- **Extrait choisi**
L’organique le dispute au psychique, comme le dégoût à la sensualité, et les "trouvailles" sont à la fois cocasses et rebutantes : le pod en matière vivante à la place de la console informatique, le cordon ombilical comme fil électrique, le bioport branché directement sur la moelle épinière, les batraciens mutants, et le pistolet en mâchoire de chien lançant des molaires en guise de balles....


 


 


 

Plus le monde se robotise et s’électronise, plus le quotidien s’englue inversement dans les débordements d’organes dégénérés, de viscères verdâtres, de tendons et de filaments nerveux qui cassent, s’emmêlent ou emprisonnent. Le sale, le laid, le sordide sont partout, la bestialité se cache mal derrière le ludique ou le scientifique, le faux se révèle plus appétant qu’un vrai médiocre et gris. L’homme du tout technologique est en somme resté proche du Néandertal, car l’horreur se love dans notre chair meurtrie aux plaies ouvertes, plus encore que dans l’imagination malade de notre cerveau schizophrène.


 


 


 

Alors que les jeux vidéo d’aujourd’hui adoptent un montage rapide, des couleurs fluo et une violence mécanique style pub ou clip, eXistenZ installe, non sans culot, un rythme lent et une image plastiquement très composée pour réfléchir ce jeu en vraie grandeur où les morts ne se relèvent plus et d’où l’on peut ramener dans un réel de plus en plus hypothétique d’étranges accessoires mouvants. En filmant la poursuite d’un couple formé du naïf ignorant et de la super-créatrice de jeux virtuels dans un espace-temps qui se dérobe sous leurs pieds et échappe à leur raison, David Cronenberg brouille les pistes du récit comme il bouscule les valeurs : le lisse, le clair et le froid du classique univers métallique de SF régressent, dans eXistenZ, vers le sanguin, le sombre et le chaud d’un vivant des premiers temps avec ses opérations monstrueuses et ses effrayantes réactions cellulaires que le cerveau ne contrôle plus.


 


 


 

Mais eXistenZ est aussi un jeu, et, s’il tourne mal pour les protagonistes de l’histoire, il ravira les spectateurs par l’intelligente habileté d’une réalisation qui ne tombe dans aucun piège du genre, autour duquel le cinéaste tourne d’abord élégamment, avant d’abandonner le film au vertige d’une spirale dramatique qui le précipite au cœur d’un ailleurs délicieusement fantastique.

René Prédal
Jeune Cinéma n°255, mai-juin 1999

1. Crash Divagations, et Crash. À propos de sa réception à Cannes, Jeune Cinéma n°239, septembre-octobre 1996.


eXistenZ. Réal, sc : David Cronenberg ; ph : Peur Suschitzky ; mont : Ronald Sanders ; mu : Howard Shore ; déc : Carol Spier. Int : Jennifer Jason-Leigh, Jude Law, Ian Holm, Willem Dafoe, Don McKellar, Callum Keith Rennie, Christopher Eccleston, Sarah Polley (Canada-Royaume-Uni-France, 1998, 96 mn).

[Données de points clés par instance]
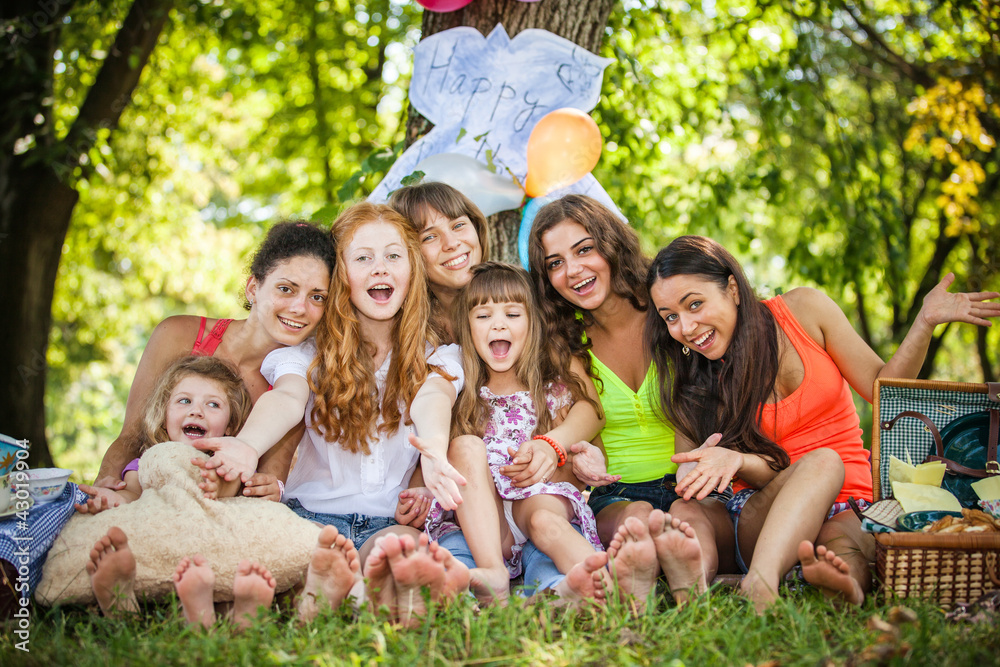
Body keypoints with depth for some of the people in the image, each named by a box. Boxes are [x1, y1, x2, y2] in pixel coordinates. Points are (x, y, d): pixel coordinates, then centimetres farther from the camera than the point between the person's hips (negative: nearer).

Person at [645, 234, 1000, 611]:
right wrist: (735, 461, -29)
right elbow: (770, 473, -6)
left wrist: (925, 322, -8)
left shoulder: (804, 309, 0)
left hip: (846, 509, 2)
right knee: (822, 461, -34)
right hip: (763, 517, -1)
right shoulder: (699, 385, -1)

...

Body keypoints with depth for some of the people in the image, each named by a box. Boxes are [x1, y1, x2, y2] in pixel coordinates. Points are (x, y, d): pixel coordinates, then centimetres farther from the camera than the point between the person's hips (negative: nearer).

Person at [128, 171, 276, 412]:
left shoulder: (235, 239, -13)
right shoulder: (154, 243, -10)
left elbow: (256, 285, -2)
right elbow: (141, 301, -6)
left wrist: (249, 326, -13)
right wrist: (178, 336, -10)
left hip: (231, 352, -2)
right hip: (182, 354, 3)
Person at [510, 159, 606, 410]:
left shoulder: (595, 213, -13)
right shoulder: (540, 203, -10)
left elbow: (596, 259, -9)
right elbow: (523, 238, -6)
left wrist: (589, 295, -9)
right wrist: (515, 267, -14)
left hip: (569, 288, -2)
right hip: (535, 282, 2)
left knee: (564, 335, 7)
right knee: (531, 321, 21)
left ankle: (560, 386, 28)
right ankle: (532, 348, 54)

---

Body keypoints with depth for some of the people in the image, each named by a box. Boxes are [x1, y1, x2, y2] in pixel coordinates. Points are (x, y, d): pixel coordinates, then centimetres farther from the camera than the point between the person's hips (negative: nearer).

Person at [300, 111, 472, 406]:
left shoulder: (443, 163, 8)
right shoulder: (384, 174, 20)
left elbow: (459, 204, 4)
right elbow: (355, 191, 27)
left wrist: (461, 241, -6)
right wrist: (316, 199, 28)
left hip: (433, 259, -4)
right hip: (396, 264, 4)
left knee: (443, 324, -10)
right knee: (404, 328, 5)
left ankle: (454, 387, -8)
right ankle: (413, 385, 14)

- **Consigne**
Quelle est la traduction anglaise de cette phrase de l’extrait sur le film eXistenZ : « Le sale, le laid, le sordide sont partout, la bestialité se cache mal derrière le ludique ou le scientifique, le faux se révèle plus appétant qu’un vrai médiocre et gris. » ? Ces lignes forment un matériau à part, sans lien avec l’extrait.

- **Corrigé**
The dirty, the ugly, the sordid are everywhere, bestiality hides poorly behind the playful or the scientific, and the fake proves more appealing than a dull, gray real.